In the case of powertochoose.org, retailers provide information to the website, and consumers wanting to compare rates can simply enter their zip code (post code) to see available offers and evaluate their prospective bill, according to their level of typical monthly energy consumption. It is important to understand that this website is not organized by a third-party intermediary, the likes of which have been criticized by the ACCC. This type of official comparison website, set up by the regulator in order to provide unbiased, consistently formatted, apples-to-apples consumer information, could provide the “reference bill amount” advocated by ACCC in recommendation 32.
Second, the problem of incumbents inheriting customers. That is, the successor company of a previous retailer tends to maintain a large fraction of its pre-competition customers, who may not explore cheaper retail options from the competition, thus disadvantaging new retailers – even when they offer a cheaper product. In its retail restructuring, Texas devised a pricing strategy aimed to give a short-term advantage to new retailers by establishing a temporary, artificially high price that the incumbent had to charge. In effect, this became an easy “price-to-beat” for new retailers. Once a certain number of customers switched to the new retailers, or once a sunset date had passed, the price-to-beat was eliminated.
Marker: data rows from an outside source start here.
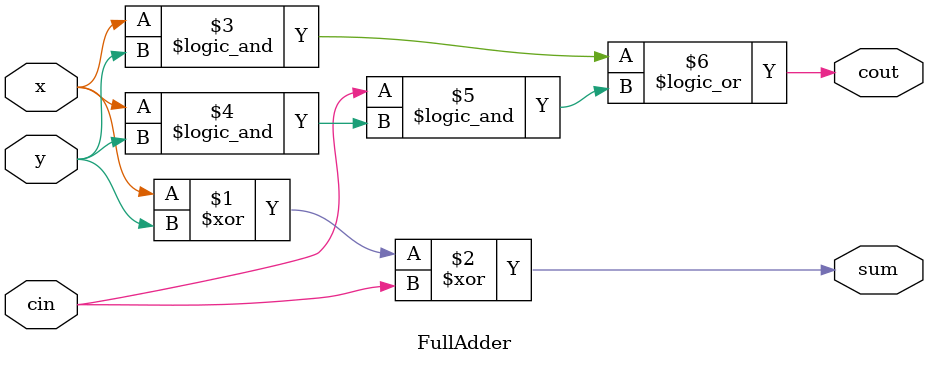
<source format=v>
module FullAdder(x,y,cin,cout,sum);
input x,y,cin;
output sum,cout;

assign sum=(x^y)^cin;
assign cout=(x&&y)||(cin&&(x&&y));


endmodule 
</source>
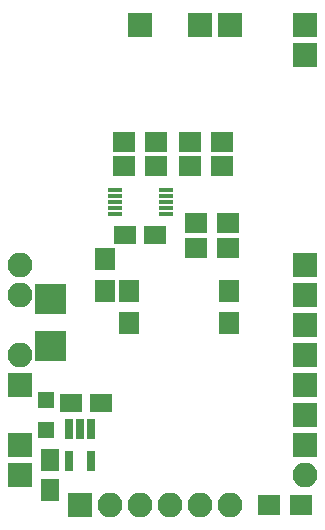
<source format=gbs>
G04 #@! TF.FileFunction,Soldermask,Bot*
%FSLAX46Y46*%
G04 Gerber Fmt 4.6, Leading zero omitted, Abs format (unit mm)*
G04 Created by KiCad (PCBNEW 4.0.6) date Monday, 03 July 2017 'AMt' 11:17:00*
%MOMM*%
%LPD*%
G01*
G04 APERTURE LIST*
%ADD10C,0.101600*%
%ADD11R,1.240000X0.390000*%
%ADD12R,2.100000X2.100000*%
%ADD13O,2.100000X2.100000*%
%ADD14R,1.900000X1.700000*%
%ADD15R,1.900000X1.650000*%
%ADD16R,1.650000X1.900000*%
%ADD17R,1.700000X1.900000*%
%ADD18R,0.790000X1.700000*%
%ADD19R,1.400000X1.400000*%
%ADD20R,1.400000X2.600000*%
G04 APERTURE END LIST*
D10*
D11*
X145170000Y-69326000D03*
X145170000Y-68826000D03*
X145170000Y-68326000D03*
X145170000Y-67826000D03*
X145170000Y-67326000D03*
X149470000Y-67326000D03*
X149470000Y-67826000D03*
X149470000Y-68326000D03*
X149470000Y-68826000D03*
X149470000Y-69326000D03*
D12*
X142240000Y-93980000D03*
D13*
X144780000Y-93980000D03*
X147320000Y-93980000D03*
X149860000Y-93980000D03*
X152400000Y-93980000D03*
X154940000Y-93980000D03*
D14*
X160950000Y-93980000D03*
X158250000Y-93980000D03*
D15*
X141498000Y-85344000D03*
X143998000Y-85344000D03*
D16*
X139700000Y-90190000D03*
X139700000Y-92690000D03*
D15*
X148570000Y-71120000D03*
X146070000Y-71120000D03*
D17*
X144375000Y-75850000D03*
X144375000Y-73150000D03*
D14*
X154766000Y-70104000D03*
X152066000Y-70104000D03*
X154766000Y-72263000D03*
X152066000Y-72263000D03*
D18*
X141290000Y-87550000D03*
X142240000Y-87550000D03*
X143190000Y-87550000D03*
X143190000Y-90250000D03*
X141290000Y-90250000D03*
D12*
X137160000Y-83820000D03*
D13*
X137160000Y-81280000D03*
D14*
X145970000Y-65278000D03*
X148670000Y-65278000D03*
X148670000Y-63246000D03*
X145970000Y-63246000D03*
X151558000Y-65278000D03*
X154258000Y-65278000D03*
X151558000Y-63246000D03*
X154258000Y-63246000D03*
D12*
X154940000Y-53340000D03*
X161290000Y-55880000D03*
D19*
X139319000Y-87610000D03*
X139319000Y-85110000D03*
D12*
X161290000Y-73660000D03*
X161290000Y-76200000D03*
X161290000Y-78740000D03*
X161290000Y-88900000D03*
D13*
X161290000Y-91440000D03*
D12*
X147320000Y-53340000D03*
X161290000Y-83820000D03*
X137160000Y-91440000D03*
D13*
X137160000Y-73660000D03*
D12*
X137160000Y-88900000D03*
D13*
X137160000Y-76200000D03*
D12*
X152400000Y-53340000D03*
D17*
X146350000Y-75875000D03*
X146350000Y-78575000D03*
D12*
X161290000Y-81280000D03*
D17*
X154800000Y-75850000D03*
X154800000Y-78550000D03*
D12*
X161290000Y-86360000D03*
X161290000Y-53340000D03*
D20*
X139065000Y-76504800D03*
X139065000Y-80486000D03*
X140360400Y-80486000D03*
X140360400Y-76504800D03*
M02*

</source>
The price-to-beat was set above expected market-based prices for retail offerings, which may seem like a giveaway to incumbents, but it actually provided an opportunity for new retailers to make an initial entry into the market and undercut the incumbents, thus weakening the significant advantage of the incumbents.
As the powertochoose.org website shows, there are now plentiful retail offerings in ERCOT competing for customers on a level playing field. It is probably fair to say that the temporary price-to-beat strategy helped produce a vibrant retail market.
How does the price-to-beat relate to Australian restructuring? Australian retail restructuring is arguably past any initial transition period, so how could something analogous now be implemented? Here’s a possibility: Note that the ACCC report recommends that state governments take over some of the “excessive” network costs in order to allow for a bill reduction. This price reduction could be used to create Australia’s own price-to-beat. One possibility would be to allow the discount to flow first to customers of non-incumbent retailers, who would then be able to offer lower prices than the incumbents. While this might be criticized as being akin to an “introductory” credit card rate, the key issue here is to establish a more advantageous position for non-incumbent retailers using an instrument with a well-defined sunset clause. Greater competition keeps prices lower, and the regulator-sponsored website makes it easier for consumers to find those prices. A possible recipe for a vibrant retail market in Australia.